#### The request:
Count the lines in the items below that contain the word "family". Reply with that number alone.
□ □ □
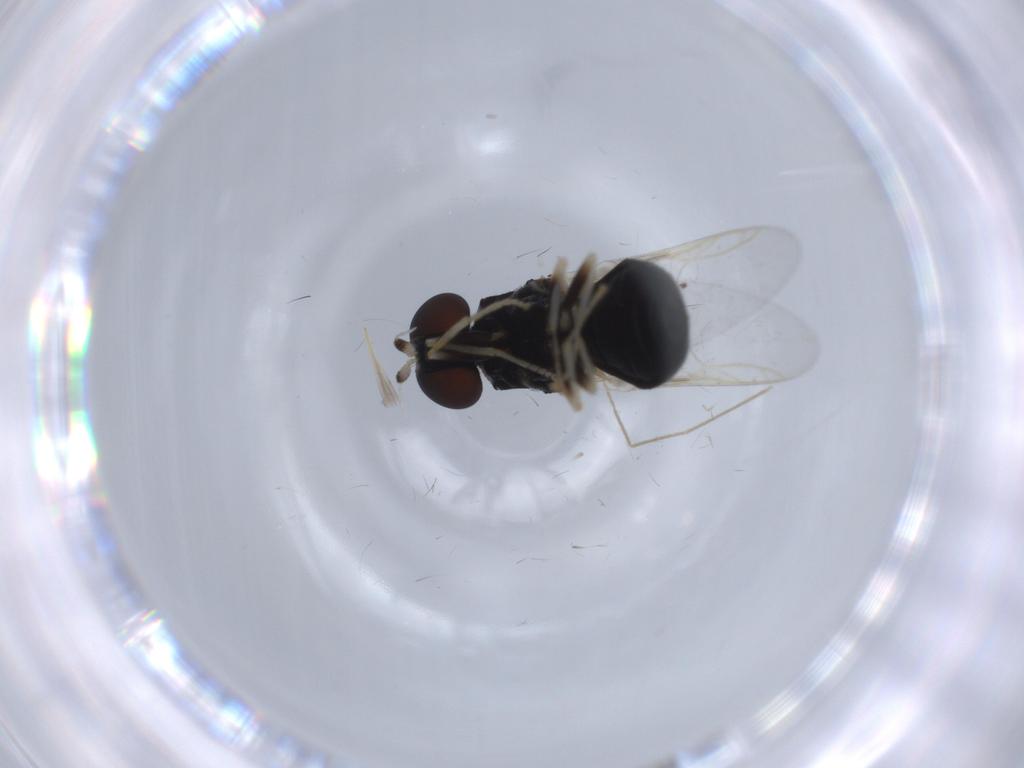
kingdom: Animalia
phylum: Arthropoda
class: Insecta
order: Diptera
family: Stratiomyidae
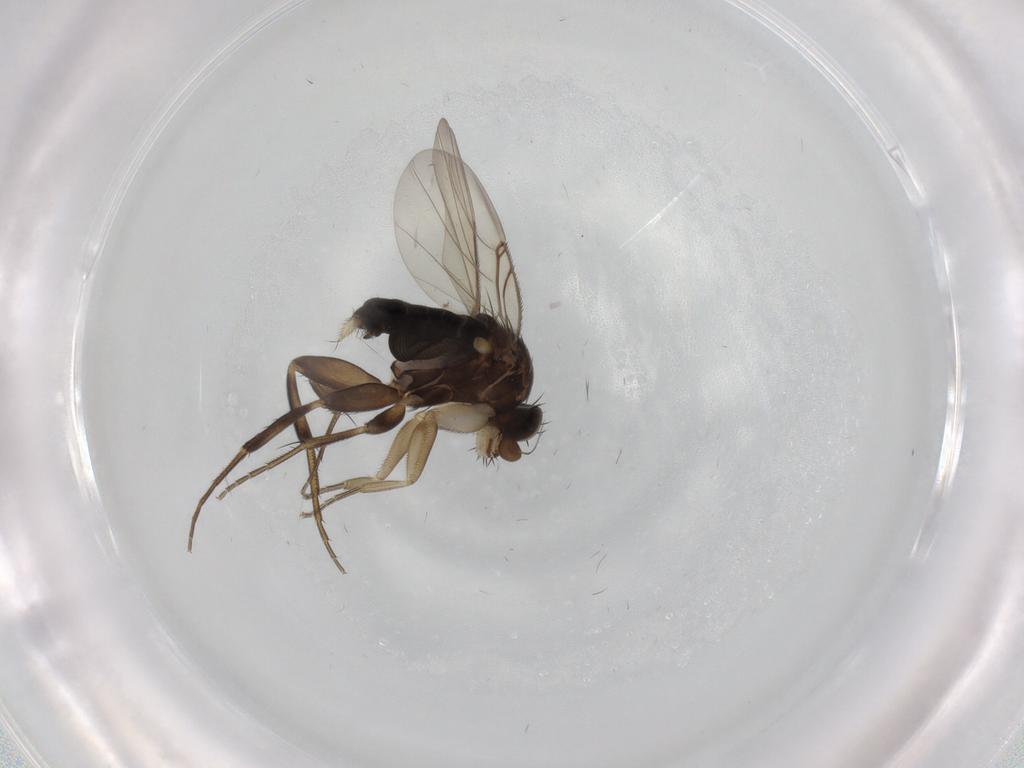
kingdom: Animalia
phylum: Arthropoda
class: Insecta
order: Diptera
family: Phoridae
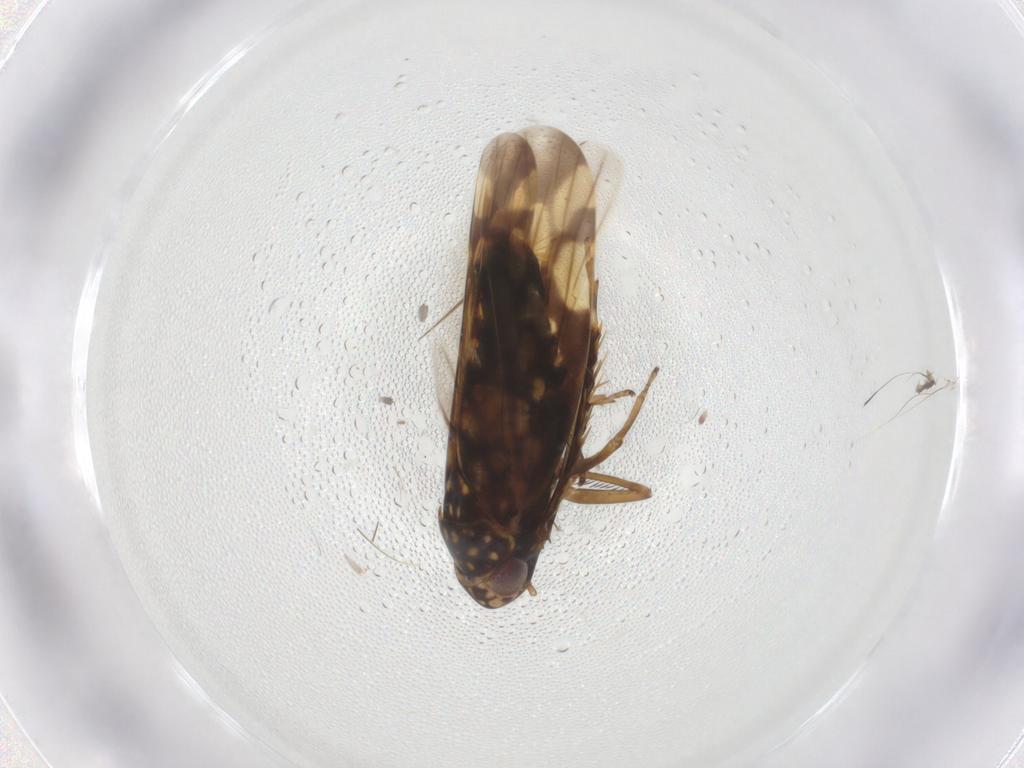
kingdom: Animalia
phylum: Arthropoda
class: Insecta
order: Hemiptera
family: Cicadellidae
□ □ □
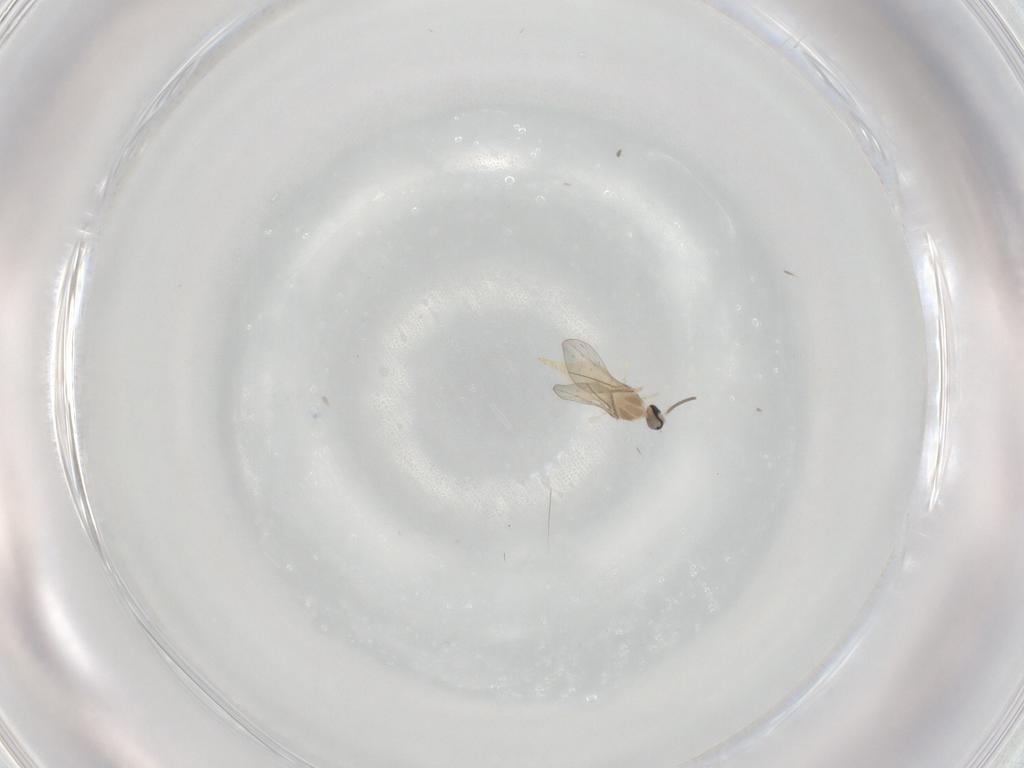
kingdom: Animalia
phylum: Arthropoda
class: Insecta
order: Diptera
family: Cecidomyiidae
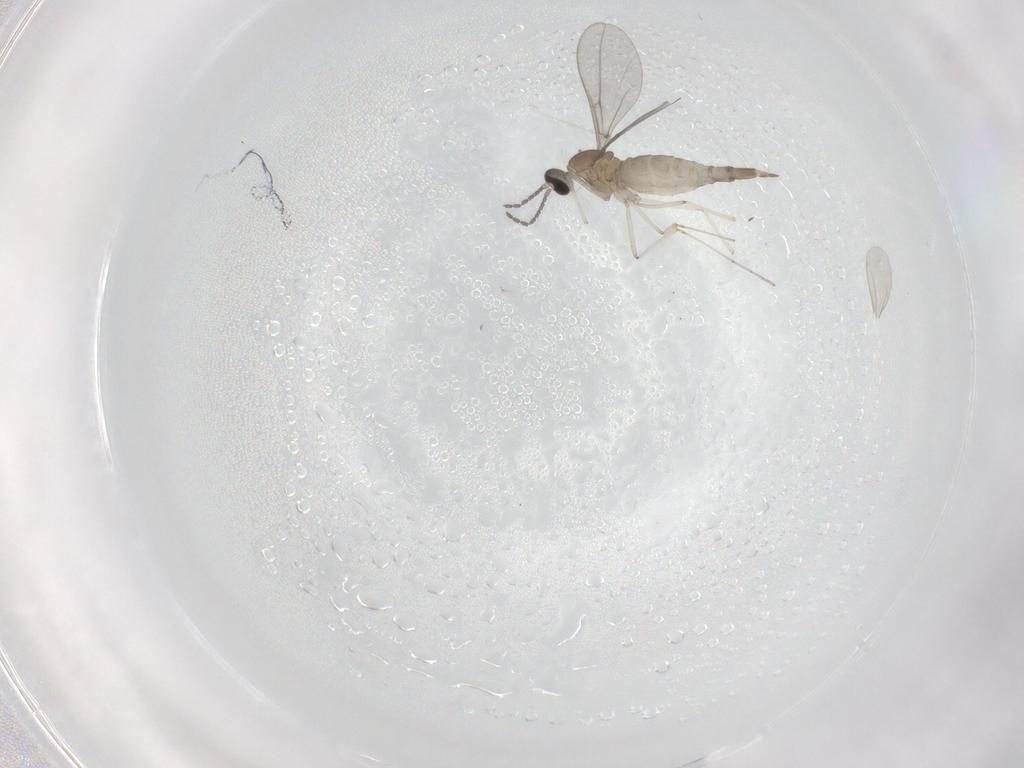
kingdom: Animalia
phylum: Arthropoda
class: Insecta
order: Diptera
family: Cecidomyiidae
□ □ □
#### Answer to this task:
5